As many settings are already offering funding at a loss this has literally pushed them over the edge.

lyralalala · 21/07/2020 21:32

@LangClegsInSpace Has OP had all the hours of childcare she has already paid for out of her own pocket?

The OP doesn’t actually mention paying for hours. Just that the 30 hours are normally spread across the year.

The issue is that she expected whatever proportion of free hours used each week to be spread through the summer holidays to reduce, or nil, her bill.

If she has paid for hours then you could be onto something, but it’s unlikely the nursery won’t have thought of that. Especially has the OP didn’t mention paying during the months her child wasn’t there so won’t have built up a reserve of funds

StatisticallyChallenged · 21/07/2020 21:33

Has OP had all the hours of childcare she has already paid for out of her own pocket?

And what payment were the nursery asking for during closure (if any)

Trying to back these calculations out is a bloody nightmare. Providers were also specifically told to use February to calculate their average private vs government income so if the stretched funding is a provider agreement (i.e. they receive the funding in term times then stretch it, rather than it being stretched by the council, I think the former is normally the case) then they will have had to base their furlough claim proportion on unstretched income.

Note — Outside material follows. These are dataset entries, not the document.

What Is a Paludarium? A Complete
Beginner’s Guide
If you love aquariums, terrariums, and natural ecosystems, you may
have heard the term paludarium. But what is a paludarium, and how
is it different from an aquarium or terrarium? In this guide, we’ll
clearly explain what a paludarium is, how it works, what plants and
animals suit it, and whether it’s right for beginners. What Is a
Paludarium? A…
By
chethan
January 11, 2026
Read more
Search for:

StatisticallyChallenged · 21/07/2020 21:35

@lyralalala cross posted but you're probably right in that OP hasn't mentioned top ups.

blueshoes · 21/07/2020 21:35

I don’t mean to be rude but you’ve paid nothing for 4 months. I wouldn’t expect them to be claiming 30 hours, use 22 & then still ‘save’ the other 8 for your return, considering you weren’t paying anything during that period, and considering no one had a clue when that return may be, if at all.

Most nurseries were just trying to stay afloat & not go under, with no good guidance from the Gov.

Whether it’s correct or not, there’s only 5 weeks left. Just suck it up & pay, or send her less hours that you can afford. Or don’t send her back at all.

OP, unless you continued to pay nursery fees during lockdown when the nursery was closed, I would agree with the above with bells on. Nurseries will simply go under if you want your cake and eat it.

As a corollary, I continued to pay private school fees (with a 10% discount) during schools were closed even though the teaching was much reduced. I get that there is no option of remote childcare in the case of nurseries but I am also aware that if I did not continue to pay school fees, there won't be much of a school for my dcs to go back to. I cannot imagine nurseries would be in any better financial position, in fact probably worse. Unless parents share some of the financial pain of the nursery, there will be much reduced choice of early years childcare overall because childcare settings with simply close.

Dizzywizz · 01/08/2020 19:32

Did you manage to get this resolved with your nursery @KittyKat1983?